Персидский ковер бабушки Оки
"Ока! Ока! Смотри, что я тебе принес!". Миша с трудом пробирается сквозь баррикады старой мебели, которой заставлен весь коридор огромной комуналки. "Ока! Ты такого ковра еще не видела", снова кричит Миша.
"Ша", Ока выглядывает из-за двери, "Не буди соседей!".
В Мише 1.55 роста, ковер значительно выше, что не мешает Мише нести его, как святой Грааль, на вытянутых руках. "Ока! Это НАСТОЯЩИЙ персидский ковер. Ты знаешь, что такое настоящий персидский ковер? Он вечный".
"Нас с тобой точно переживет", смеется Ока.
Вообще-то она Рахиль, откуда взялось имя Ока не помнит никто, да и спросить уже некого. Голос у Оки бархатный, глубокий, завораживающий. Когда она поет на идиш, соседи-гои рыдают под дверью. Ока пела почти всю свою жизнь: «Однажды бедный парень жил, и злую девушку любил», «Бар Мир Бисту Шейн» ну и "А-идише Маме» конечно, без которой не обходится ни один репертуар еврейской бабушки. Ока владела идиш в совершенстве и была уверена, что Миша, младший из шести детей Акивы, просто обязан его понимать. Поэтому все серьезные беседы Ока вела исключительно на идиш. Миша не понимая ни слова делал умный вид и изредка вставлял "Йо, Оканю, Йо".
Семья Арон. Прабабушка Люба, Миша (слева), Давид, Лена, Лазарь, Володя и Илья
Семья Брегман из Олевска. Маленькая Ока, отец Исаак и мать Сара, братья
Элькана (Кона), Гриша, Маркус.
Ковер раскатывается в столовой. Там же стоят шкафы, забитые альбомами с марками. Миша - филателист, один из самых крупных в Украине. Еще в комнате стоит диван «Очаковских времен», как любила говорить мама. На этом диване спят две сестры: старшая Рита и младшая, Сара. Рита обожает шутить над Сарой. «Сарка-замарка, иди сюда. Открой рот, закрой глаза». После чего в рот младшей сестры быстро запихивалась полная ложка горчицы.
Сестры ссорились и мирились постоянно, практически всю свою жизнь. Но всегда оставались близкими и родными. Любимым занятием обеих было гулять по свету и обсуждать передачи российского телевидения. Они понимали друг друга с полуслова. Поэтому, когда Рита звонила с вопросом "Сарка, ты не знаешь, зачем я тебе позвонила?" это звучало абсолютно нормально.
Сара и Рита в Париже
В столовой еще стоит огромный стол и бесконечное количество стульев с высоченной спинкой. За этим столом Миша и Ока принимают гостей. Миша спортсмен, бронзовая медаль по штанге на чемпионате СССР по тяжелой атлетике в 1926 году. Потом, уже после войны, почетный судья.
Сборная Украины по тяжелой атленике 1926 г. Миша - самый маленький, слева
Великие спортсмены пили здесь - Дядя Гриша (Григорий - Герш Новак, первый чемпион мира из СССР), дядя Яша (Яков Куценко - двукратный чемпион Европы, три мировых рекорда) и многие другие, чьи имена (как правило, еврейские) давно уже увековечены на страницах истории спорта СССР. В этом доме любят пить и принимать гостей. Посиделки у Миши длятся не одну ночь. Огромная хрустальная ваза наполняется водкой и передается по кругу пока гости не ложатся (вернее падают) спать. Кто на старенький диван, а кто на новый персидский ковер бабушки Оки. Каждый раз, глядя на храпящего чемпиона мира, Ока укоряет Мишу: «Гришка тебе 30 рублей вон сколько лет должен. Мог бы из гонорара отдать».

# # # #

Задание 1:
Какую награду Миша получил на чемпионате СССР 1926 года, согласно отрывку о ковре бабушки Оки?
Задание 2:
Продолжите отрывок о персидском ковре бабушки Оки, начав сразу после его последней фразы.
Записи никак не связаны с отрывком.

Записи данных
# # # #

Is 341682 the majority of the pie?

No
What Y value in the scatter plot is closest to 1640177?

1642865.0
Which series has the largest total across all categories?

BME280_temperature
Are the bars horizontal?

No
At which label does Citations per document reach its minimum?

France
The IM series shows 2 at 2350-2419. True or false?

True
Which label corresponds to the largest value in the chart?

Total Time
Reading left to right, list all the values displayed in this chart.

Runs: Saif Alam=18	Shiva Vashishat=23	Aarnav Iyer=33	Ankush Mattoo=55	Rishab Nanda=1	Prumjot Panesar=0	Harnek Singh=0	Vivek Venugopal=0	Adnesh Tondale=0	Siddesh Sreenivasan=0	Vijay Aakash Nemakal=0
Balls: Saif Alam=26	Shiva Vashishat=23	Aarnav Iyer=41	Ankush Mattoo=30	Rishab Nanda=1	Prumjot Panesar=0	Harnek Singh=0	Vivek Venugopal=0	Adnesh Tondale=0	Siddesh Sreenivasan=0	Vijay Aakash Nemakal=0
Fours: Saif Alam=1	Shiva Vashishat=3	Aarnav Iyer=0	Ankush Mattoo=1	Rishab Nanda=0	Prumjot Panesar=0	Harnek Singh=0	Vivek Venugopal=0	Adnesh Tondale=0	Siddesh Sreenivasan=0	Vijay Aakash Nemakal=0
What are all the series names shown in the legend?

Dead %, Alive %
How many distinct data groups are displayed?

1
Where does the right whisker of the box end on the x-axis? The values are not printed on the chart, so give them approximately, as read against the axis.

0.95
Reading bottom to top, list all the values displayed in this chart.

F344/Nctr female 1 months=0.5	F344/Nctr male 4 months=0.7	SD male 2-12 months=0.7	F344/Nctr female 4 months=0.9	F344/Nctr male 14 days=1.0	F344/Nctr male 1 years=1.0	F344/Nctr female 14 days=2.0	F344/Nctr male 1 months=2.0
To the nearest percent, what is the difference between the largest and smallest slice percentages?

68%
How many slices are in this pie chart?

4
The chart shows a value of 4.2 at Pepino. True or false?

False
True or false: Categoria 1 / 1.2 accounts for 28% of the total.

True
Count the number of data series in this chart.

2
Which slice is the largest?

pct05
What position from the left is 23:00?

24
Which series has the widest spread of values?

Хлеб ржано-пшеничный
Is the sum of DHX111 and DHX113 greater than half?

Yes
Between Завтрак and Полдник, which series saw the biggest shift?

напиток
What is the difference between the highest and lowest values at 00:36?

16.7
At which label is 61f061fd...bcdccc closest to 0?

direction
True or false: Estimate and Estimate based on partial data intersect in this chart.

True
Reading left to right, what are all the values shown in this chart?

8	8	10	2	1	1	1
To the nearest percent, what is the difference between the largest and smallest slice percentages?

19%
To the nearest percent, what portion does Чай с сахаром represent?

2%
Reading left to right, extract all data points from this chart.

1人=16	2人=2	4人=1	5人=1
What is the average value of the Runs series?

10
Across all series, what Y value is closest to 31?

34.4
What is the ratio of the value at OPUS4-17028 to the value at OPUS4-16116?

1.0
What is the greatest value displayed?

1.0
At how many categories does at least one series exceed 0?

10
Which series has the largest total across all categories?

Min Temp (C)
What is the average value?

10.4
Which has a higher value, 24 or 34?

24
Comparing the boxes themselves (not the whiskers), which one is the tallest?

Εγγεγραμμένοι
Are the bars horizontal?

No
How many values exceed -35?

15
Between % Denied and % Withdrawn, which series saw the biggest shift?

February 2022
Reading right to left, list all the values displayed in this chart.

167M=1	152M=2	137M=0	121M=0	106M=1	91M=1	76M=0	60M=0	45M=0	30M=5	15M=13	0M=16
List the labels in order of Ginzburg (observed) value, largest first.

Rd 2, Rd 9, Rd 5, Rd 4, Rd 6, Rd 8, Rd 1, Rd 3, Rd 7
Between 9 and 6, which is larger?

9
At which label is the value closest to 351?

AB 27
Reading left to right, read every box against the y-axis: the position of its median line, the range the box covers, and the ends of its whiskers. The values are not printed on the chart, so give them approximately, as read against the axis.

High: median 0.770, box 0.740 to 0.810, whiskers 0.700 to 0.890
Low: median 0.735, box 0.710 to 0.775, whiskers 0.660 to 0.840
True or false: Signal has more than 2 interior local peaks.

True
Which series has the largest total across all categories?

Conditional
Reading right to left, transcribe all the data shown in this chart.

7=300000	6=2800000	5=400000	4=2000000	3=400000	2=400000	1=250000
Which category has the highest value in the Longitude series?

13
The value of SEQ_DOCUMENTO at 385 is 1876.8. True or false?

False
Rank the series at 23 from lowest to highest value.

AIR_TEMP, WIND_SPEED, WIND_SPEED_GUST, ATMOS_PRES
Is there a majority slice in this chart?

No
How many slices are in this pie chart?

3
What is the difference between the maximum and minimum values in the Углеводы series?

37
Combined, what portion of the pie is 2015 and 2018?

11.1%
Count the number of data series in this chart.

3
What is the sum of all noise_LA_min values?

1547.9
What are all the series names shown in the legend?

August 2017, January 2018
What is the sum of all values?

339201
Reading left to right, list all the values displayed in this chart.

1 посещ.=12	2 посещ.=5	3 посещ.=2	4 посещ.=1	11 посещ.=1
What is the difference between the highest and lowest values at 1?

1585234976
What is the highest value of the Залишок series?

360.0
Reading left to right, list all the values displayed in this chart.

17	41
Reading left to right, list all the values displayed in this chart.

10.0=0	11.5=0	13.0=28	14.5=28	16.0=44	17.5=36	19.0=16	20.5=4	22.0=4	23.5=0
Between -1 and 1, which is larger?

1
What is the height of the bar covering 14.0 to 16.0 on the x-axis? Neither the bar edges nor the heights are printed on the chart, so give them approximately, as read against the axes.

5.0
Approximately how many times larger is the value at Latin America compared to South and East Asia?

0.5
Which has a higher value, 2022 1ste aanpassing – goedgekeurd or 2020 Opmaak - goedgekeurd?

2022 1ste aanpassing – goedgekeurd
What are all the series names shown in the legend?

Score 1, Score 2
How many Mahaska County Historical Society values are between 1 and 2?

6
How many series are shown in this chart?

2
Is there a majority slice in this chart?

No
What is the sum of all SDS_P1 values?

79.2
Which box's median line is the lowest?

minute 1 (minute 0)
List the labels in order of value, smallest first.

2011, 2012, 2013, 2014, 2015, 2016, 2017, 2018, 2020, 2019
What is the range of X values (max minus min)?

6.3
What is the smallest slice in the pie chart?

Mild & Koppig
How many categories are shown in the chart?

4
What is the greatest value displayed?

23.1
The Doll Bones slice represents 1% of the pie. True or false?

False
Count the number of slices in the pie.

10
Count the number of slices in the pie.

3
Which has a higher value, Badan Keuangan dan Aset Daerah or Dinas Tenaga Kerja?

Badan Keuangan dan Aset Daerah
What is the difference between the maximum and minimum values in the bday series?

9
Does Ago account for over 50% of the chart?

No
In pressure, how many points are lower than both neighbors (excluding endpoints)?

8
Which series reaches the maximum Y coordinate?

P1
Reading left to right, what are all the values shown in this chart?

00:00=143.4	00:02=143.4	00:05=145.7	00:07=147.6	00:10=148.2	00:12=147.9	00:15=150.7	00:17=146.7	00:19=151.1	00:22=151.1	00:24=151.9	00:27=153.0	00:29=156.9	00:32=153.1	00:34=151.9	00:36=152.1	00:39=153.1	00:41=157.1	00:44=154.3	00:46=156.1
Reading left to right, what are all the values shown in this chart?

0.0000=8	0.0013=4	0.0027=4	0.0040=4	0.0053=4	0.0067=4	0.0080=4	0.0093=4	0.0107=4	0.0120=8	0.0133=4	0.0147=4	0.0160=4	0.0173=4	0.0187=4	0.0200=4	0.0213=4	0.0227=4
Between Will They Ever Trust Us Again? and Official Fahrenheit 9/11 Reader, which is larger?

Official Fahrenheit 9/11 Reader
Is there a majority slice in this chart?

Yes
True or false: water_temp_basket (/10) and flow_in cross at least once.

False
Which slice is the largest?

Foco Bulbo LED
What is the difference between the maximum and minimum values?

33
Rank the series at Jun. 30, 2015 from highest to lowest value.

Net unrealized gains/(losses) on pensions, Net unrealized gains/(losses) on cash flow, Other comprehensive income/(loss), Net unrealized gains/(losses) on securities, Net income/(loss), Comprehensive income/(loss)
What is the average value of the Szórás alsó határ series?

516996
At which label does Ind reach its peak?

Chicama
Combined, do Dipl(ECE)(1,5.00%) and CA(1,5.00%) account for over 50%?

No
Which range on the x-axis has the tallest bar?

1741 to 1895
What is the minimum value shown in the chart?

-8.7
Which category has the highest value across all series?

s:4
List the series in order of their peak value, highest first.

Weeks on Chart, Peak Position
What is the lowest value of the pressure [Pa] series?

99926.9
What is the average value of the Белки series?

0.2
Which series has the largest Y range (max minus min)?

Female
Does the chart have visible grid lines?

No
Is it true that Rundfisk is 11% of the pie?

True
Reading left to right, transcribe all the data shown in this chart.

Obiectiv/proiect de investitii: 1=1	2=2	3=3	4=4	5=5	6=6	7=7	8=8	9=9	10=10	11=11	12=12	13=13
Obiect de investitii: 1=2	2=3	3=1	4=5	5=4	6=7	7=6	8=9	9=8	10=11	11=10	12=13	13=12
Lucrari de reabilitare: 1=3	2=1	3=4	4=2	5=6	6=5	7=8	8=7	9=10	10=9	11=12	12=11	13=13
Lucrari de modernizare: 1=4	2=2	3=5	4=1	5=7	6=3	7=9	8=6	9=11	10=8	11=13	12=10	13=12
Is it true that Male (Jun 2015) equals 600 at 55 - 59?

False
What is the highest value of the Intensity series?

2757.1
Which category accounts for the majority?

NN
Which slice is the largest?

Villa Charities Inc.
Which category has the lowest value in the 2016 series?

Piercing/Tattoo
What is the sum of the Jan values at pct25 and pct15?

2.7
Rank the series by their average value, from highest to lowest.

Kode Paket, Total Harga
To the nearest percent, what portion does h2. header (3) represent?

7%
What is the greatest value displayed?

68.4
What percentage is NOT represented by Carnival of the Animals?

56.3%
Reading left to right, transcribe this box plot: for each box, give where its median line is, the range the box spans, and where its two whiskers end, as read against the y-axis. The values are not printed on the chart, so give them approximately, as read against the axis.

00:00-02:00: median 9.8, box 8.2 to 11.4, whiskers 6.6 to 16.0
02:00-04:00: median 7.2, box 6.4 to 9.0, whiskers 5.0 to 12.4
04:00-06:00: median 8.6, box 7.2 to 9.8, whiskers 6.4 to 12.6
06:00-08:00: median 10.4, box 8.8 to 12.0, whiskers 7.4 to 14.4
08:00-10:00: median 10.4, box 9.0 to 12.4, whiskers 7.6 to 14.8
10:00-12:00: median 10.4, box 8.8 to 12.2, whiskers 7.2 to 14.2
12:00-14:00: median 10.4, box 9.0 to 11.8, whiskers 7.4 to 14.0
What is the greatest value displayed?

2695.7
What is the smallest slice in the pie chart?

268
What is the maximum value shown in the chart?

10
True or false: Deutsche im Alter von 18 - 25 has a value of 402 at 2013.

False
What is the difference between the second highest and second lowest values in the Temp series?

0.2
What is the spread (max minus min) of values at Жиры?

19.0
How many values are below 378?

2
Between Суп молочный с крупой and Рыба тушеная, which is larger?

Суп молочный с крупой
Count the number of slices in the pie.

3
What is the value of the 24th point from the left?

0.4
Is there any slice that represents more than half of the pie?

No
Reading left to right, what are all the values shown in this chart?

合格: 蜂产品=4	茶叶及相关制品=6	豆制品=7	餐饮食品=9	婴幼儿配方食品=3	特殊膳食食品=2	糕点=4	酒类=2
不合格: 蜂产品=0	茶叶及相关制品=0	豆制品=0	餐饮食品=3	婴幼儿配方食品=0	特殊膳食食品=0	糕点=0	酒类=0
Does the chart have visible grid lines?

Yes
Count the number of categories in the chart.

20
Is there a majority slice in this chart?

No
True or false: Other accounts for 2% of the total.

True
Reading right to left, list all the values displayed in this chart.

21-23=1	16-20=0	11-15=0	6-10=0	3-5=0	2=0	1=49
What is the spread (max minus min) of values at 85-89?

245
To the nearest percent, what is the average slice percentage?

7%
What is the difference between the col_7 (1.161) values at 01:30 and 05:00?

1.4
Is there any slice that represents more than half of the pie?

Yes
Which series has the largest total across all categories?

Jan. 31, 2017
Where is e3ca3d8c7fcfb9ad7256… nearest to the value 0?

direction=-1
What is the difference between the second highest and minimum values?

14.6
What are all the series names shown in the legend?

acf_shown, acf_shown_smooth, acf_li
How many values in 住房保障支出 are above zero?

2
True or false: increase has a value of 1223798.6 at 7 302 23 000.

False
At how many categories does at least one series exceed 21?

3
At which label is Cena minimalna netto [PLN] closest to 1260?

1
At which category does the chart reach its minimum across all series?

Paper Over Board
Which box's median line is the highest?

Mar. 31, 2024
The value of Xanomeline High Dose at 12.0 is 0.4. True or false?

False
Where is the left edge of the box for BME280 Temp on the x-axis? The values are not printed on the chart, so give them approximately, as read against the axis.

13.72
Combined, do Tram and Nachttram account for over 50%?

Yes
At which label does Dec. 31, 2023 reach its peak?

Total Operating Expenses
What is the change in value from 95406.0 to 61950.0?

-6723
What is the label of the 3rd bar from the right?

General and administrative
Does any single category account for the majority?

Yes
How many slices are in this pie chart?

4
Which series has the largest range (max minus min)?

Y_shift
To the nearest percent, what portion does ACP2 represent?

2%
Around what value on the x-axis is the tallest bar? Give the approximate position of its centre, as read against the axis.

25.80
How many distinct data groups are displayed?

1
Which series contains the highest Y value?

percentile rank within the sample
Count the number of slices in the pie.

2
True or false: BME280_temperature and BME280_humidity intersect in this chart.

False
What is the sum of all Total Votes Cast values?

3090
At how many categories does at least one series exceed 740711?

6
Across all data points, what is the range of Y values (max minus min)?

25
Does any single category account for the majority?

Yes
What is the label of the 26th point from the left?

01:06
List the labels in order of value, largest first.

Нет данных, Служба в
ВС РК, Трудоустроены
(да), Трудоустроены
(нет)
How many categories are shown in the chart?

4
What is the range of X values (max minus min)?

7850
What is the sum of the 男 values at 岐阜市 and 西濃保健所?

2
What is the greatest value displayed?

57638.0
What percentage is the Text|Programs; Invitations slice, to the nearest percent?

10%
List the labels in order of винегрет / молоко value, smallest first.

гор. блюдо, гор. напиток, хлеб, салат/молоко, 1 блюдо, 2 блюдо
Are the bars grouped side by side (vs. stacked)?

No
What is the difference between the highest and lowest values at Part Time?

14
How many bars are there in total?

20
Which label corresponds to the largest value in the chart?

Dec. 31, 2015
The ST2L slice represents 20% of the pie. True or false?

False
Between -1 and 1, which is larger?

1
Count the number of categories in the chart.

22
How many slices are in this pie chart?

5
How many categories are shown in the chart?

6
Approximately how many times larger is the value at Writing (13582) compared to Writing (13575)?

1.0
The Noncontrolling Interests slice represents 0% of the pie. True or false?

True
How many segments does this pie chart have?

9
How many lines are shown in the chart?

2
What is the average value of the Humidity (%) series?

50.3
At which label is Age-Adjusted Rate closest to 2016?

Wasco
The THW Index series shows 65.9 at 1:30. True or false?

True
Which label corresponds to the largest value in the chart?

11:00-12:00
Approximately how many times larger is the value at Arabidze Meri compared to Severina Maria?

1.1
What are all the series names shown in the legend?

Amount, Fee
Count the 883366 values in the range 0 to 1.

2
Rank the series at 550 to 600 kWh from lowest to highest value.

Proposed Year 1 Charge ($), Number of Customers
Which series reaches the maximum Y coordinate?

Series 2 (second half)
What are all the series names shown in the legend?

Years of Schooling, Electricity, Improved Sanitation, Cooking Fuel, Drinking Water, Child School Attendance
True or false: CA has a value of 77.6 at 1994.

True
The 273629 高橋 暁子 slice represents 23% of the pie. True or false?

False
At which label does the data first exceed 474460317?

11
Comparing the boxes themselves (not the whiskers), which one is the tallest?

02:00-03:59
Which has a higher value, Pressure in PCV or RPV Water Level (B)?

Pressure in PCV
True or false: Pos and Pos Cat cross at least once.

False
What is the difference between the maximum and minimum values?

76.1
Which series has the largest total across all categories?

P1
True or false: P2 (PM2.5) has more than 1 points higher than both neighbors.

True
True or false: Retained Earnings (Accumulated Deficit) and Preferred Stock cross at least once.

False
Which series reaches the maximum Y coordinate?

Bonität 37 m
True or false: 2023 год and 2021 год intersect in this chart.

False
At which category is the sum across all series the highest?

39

# # # #

Результат 1:
Бронзовую медаль по штанге.

Результат 2:
Сборная СССР, в центре двукратный чемпион Европы Яков КуценкоНо Мише деньги не нужны. Миша, окончивший три класса, точно знает что деньги разбросаны везде, их только надо поднять. Миша, единственный вот уже четвертое поколение нашей семьи, у кого всегда есть деньги. Он зарабатывает с легкостью, тратит с шиком и раздает с любовью. Любви у деда тоже предостаточно, и ее, как и деньги, Миша дарит представительницам прекрасного пола вне зависимости от возраста и внешности. Тогда у нас это называли «ходок», и весь Киев знал о похождениях Миши. Но только не Ока, которая до конца своих дней (в возрасте 102 лет, в доме престарелых в Петах Тикве), оставалась в полной уверенности, что Миша был святым.
Миша и поклонницы
Так вот, ковер разложили в столовой, а во второй комнате стоял роскошный спальный гарнитур, «трофейный», купленный Мишей за копейки «по случаю». Белый шкаф, белая огромная кровать, тумбочки. Вся эта белизна никак не сочеталась с убожеством комуналки.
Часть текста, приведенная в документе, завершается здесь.